BEGIN RECORDS FOR THIS EXERCISE

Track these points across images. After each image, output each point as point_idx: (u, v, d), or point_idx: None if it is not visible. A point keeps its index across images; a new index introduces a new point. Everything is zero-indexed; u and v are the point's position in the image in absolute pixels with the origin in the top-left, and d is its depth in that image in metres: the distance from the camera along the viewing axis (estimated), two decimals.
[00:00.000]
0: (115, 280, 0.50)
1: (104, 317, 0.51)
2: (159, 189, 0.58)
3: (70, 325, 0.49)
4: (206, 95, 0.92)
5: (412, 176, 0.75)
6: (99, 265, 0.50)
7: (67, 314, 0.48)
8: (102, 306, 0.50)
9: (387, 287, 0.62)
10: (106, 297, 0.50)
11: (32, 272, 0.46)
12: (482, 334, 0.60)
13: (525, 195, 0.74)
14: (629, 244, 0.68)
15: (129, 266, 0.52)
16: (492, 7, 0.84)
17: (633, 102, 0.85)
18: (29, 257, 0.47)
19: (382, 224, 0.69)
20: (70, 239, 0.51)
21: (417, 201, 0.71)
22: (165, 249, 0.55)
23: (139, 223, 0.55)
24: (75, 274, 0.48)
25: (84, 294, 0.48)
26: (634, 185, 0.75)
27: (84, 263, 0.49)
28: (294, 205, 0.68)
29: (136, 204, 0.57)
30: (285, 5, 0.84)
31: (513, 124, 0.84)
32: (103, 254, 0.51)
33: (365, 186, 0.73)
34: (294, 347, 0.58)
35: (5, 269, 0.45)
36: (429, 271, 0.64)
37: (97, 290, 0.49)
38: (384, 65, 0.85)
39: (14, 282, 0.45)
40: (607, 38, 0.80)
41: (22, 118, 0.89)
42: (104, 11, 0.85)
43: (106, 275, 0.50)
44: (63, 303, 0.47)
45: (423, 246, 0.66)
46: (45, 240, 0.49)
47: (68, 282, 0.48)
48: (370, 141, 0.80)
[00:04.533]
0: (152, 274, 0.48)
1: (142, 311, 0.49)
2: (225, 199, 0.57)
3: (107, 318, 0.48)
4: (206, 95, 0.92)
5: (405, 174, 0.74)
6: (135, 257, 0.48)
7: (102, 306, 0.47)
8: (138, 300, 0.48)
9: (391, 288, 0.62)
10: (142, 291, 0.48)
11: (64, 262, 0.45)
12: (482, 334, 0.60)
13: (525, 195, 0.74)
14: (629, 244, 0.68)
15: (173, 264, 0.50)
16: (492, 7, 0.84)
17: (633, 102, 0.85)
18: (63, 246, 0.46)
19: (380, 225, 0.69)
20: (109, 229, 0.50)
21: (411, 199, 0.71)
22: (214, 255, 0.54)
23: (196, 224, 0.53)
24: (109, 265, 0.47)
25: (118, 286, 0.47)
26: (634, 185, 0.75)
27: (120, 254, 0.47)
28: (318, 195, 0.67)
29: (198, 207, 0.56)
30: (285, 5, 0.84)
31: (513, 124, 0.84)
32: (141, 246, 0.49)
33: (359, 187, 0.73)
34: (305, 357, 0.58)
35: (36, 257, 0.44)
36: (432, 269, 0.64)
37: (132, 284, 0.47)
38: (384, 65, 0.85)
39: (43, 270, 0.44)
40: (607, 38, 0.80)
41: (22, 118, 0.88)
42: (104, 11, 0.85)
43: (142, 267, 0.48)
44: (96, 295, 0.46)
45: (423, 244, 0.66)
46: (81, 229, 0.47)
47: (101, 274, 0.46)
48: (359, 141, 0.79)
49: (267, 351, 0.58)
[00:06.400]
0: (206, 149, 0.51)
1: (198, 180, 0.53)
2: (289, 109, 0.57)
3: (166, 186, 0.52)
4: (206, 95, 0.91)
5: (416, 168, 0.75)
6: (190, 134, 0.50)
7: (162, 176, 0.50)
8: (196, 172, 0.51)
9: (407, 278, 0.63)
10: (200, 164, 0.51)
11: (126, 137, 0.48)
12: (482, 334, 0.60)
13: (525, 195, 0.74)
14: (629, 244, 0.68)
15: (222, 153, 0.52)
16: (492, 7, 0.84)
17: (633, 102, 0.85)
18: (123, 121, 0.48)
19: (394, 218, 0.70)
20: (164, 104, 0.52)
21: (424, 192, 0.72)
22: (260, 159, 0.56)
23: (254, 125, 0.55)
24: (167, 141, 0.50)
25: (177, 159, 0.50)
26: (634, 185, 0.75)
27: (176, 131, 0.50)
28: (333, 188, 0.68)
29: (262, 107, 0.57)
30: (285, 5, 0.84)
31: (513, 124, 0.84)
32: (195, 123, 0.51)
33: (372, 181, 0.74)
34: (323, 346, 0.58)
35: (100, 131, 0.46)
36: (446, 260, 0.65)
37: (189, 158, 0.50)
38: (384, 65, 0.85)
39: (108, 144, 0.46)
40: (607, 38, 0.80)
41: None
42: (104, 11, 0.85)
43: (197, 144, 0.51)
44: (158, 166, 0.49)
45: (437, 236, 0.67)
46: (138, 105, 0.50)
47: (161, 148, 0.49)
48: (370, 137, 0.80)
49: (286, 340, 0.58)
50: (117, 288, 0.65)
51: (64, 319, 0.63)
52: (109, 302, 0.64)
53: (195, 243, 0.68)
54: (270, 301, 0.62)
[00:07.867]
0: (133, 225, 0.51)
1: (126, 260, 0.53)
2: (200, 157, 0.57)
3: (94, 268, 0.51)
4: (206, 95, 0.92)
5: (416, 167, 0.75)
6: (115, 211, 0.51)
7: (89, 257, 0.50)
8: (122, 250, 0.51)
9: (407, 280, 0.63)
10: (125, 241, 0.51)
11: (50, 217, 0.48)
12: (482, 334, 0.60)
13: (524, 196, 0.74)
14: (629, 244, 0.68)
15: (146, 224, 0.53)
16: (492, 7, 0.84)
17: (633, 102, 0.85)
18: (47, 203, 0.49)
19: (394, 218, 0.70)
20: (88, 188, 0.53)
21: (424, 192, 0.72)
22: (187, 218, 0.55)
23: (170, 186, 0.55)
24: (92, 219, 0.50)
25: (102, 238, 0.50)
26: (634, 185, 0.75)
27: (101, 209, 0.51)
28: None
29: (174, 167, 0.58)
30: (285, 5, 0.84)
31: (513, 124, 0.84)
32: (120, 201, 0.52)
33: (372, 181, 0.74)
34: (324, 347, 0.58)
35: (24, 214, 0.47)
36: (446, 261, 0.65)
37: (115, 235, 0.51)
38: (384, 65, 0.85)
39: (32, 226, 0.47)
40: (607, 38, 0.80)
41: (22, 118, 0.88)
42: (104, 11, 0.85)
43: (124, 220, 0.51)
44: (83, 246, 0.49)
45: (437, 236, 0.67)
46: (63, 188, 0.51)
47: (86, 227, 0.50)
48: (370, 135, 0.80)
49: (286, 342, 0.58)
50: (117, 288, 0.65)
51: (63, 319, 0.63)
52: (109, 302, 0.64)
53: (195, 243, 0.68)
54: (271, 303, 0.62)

END RECORDS FOR THIS EXERCISE

*ACTIVITY*: Exactly as written, transcribe every line shown above.

*COMPLETED TASK*:
Track these points across images. After each image, output each point as point_idx: (u, v, d), or point_idx: None if it is not visible. A point keeps its index across images; a new index introduces a new point. Everything is zero-indexed; u and v are the point's position in the image in absolute pixels with the origin in the top-left, and d is its depth in that image in metres: the distance from the camera along the viewing axis (estimated), two decimals.
[00:00.000]
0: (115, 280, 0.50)
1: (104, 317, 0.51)
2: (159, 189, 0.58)
3: (70, 325, 0.49)
4: (206, 95, 0.92)
5: (412, 176, 0.75)
6: (99, 265, 0.50)
7: (67, 314, 0.48)
8: (102, 306, 0.50)
9: (387, 287, 0.62)
10: (106, 297, 0.50)
11: (32, 272, 0.46)
12: (482, 334, 0.60)
13: (525, 195, 0.74)
14: (629, 244, 0.68)
15: (129, 266, 0.52)
16: (492, 7, 0.84)
17: (633, 102, 0.85)
18: (29, 257, 0.47)
19: (382, 224, 0.69)
20: (70, 239, 0.51)
21: (417, 201, 0.71)
22: (165, 249, 0.55)
23: (139, 223, 0.55)
24: (75, 274, 0.48)
25: (84, 294, 0.48)
26: (634, 185, 0.75)
27: (84, 263, 0.49)
28: (294, 205, 0.68)
29: (136, 204, 0.57)
30: (285, 5, 0.84)
31: (513, 124, 0.84)
32: (103, 254, 0.51)
33: (365, 186, 0.73)
34: (294, 347, 0.58)
35: (5, 269, 0.45)
36: (429, 271, 0.64)
37: (97, 290, 0.49)
38: (384, 65, 0.85)
39: (14, 282, 0.45)
40: (607, 38, 0.80)
41: (22, 118, 0.89)
42: (104, 11, 0.85)
43: (106, 275, 0.50)
44: (63, 303, 0.47)
45: (423, 246, 0.66)
46: (45, 240, 0.49)
47: (68, 282, 0.48)
48: (370, 141, 0.80)
[00:04.533]
0: (152, 274, 0.48)
1: (142, 311, 0.49)
2: (225, 199, 0.57)
3: (107, 318, 0.48)
4: (206, 95, 0.92)
5: (405, 174, 0.74)
6: (135, 257, 0.48)
7: (102, 306, 0.47)
8: (138, 300, 0.48)
9: (391, 288, 0.62)
10: (142, 291, 0.48)
11: (64, 262, 0.45)
12: (482, 334, 0.60)
13: (525, 195, 0.74)
14: (629, 244, 0.68)
15: (173, 264, 0.50)
16: (492, 7, 0.84)
17: (633, 102, 0.85)
18: (63, 246, 0.46)
19: (380, 225, 0.69)
20: (109, 229, 0.50)
21: (411, 199, 0.71)
22: (214, 255, 0.54)
23: (196, 224, 0.53)
24: (109, 265, 0.47)
25: (118, 286, 0.47)
26: (634, 185, 0.75)
27: (120, 254, 0.47)
28: (318, 195, 0.67)
29: (198, 207, 0.56)
30: (285, 5, 0.84)
31: (513, 124, 0.84)
32: (141, 246, 0.49)
33: (359, 187, 0.73)
34: (305, 357, 0.58)
35: (36, 257, 0.44)
36: (432, 269, 0.64)
37: (132, 284, 0.47)
38: (384, 65, 0.85)
39: (43, 270, 0.44)
40: (607, 38, 0.80)
41: (22, 118, 0.88)
42: (104, 11, 0.85)
43: (142, 267, 0.48)
44: (96, 295, 0.46)
45: (423, 244, 0.66)
46: (81, 229, 0.47)
47: (101, 274, 0.46)
48: (359, 141, 0.79)
49: (267, 351, 0.58)
[00:06.400]
0: (206, 149, 0.51)
1: (198, 180, 0.53)
2: (289, 109, 0.57)
3: (166, 186, 0.52)
4: (206, 95, 0.91)
5: (416, 168, 0.75)
6: (190, 134, 0.50)
7: (162, 176, 0.50)
8: (196, 172, 0.51)
9: (407, 278, 0.63)
10: (200, 164, 0.51)
11: (126, 137, 0.48)
12: (482, 334, 0.60)
13: (525, 195, 0.74)
14: (629, 244, 0.68)
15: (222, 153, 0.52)
16: (492, 7, 0.84)
17: (633, 102, 0.85)
18: (123, 121, 0.48)
19: (394, 218, 0.70)
20: (164, 104, 0.52)
21: (424, 192, 0.72)
22: (260, 159, 0.56)
23: (254, 125, 0.55)
24: (167, 141, 0.50)
25: (177, 159, 0.50)
26: (634, 185, 0.75)
27: (176, 131, 0.50)
28: (333, 188, 0.68)
29: (262, 107, 0.57)
30: (285, 5, 0.84)
31: (513, 124, 0.84)
32: (195, 123, 0.51)
33: (372, 181, 0.74)
34: (323, 346, 0.58)
35: (100, 131, 0.46)
36: (446, 260, 0.65)
37: (189, 158, 0.50)
38: (384, 65, 0.85)
39: (108, 144, 0.46)
40: (607, 38, 0.80)
41: None
42: (104, 11, 0.85)
43: (197, 144, 0.51)
44: (158, 166, 0.49)
45: (437, 236, 0.67)
46: (138, 105, 0.50)
47: (161, 148, 0.49)
48: (370, 137, 0.80)
49: (286, 340, 0.58)
50: (117, 288, 0.65)
51: (64, 319, 0.63)
52: (109, 302, 0.64)
53: (195, 243, 0.68)
54: (270, 301, 0.62)
[00:07.867]
0: (133, 225, 0.51)
1: (126, 260, 0.53)
2: (200, 157, 0.57)
3: (94, 268, 0.51)
4: (206, 95, 0.92)
5: (416, 167, 0.75)
6: (115, 211, 0.51)
7: (89, 257, 0.50)
8: (122, 250, 0.51)
9: (407, 280, 0.63)
10: (125, 241, 0.51)
11: (50, 217, 0.48)
12: (482, 334, 0.60)
13: (524, 196, 0.74)
14: (629, 244, 0.68)
15: (146, 224, 0.53)
16: (492, 7, 0.84)
17: (633, 102, 0.85)
18: (47, 203, 0.49)
19: (394, 218, 0.70)
20: (88, 188, 0.53)
21: (424, 192, 0.72)
22: (187, 218, 0.55)
23: (170, 186, 0.55)
24: (92, 219, 0.50)
25: (102, 238, 0.50)
26: (634, 185, 0.75)
27: (101, 209, 0.51)
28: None
29: (174, 167, 0.58)
30: (285, 5, 0.84)
31: (513, 124, 0.84)
32: (120, 201, 0.52)
33: (372, 181, 0.74)
34: (324, 347, 0.58)
35: (24, 214, 0.47)
36: (446, 261, 0.65)
37: (115, 235, 0.51)
38: (384, 65, 0.85)
39: (32, 226, 0.47)
40: (607, 38, 0.80)
41: (22, 118, 0.88)
42: (104, 11, 0.85)
43: (124, 220, 0.51)
44: (83, 246, 0.49)
45: (437, 236, 0.67)
46: (63, 188, 0.51)
47: (86, 227, 0.50)
48: (370, 135, 0.80)
49: (286, 342, 0.58)
50: (117, 288, 0.65)
51: (63, 319, 0.63)
52: (109, 302, 0.64)
53: (195, 243, 0.68)
54: (271, 303, 0.62)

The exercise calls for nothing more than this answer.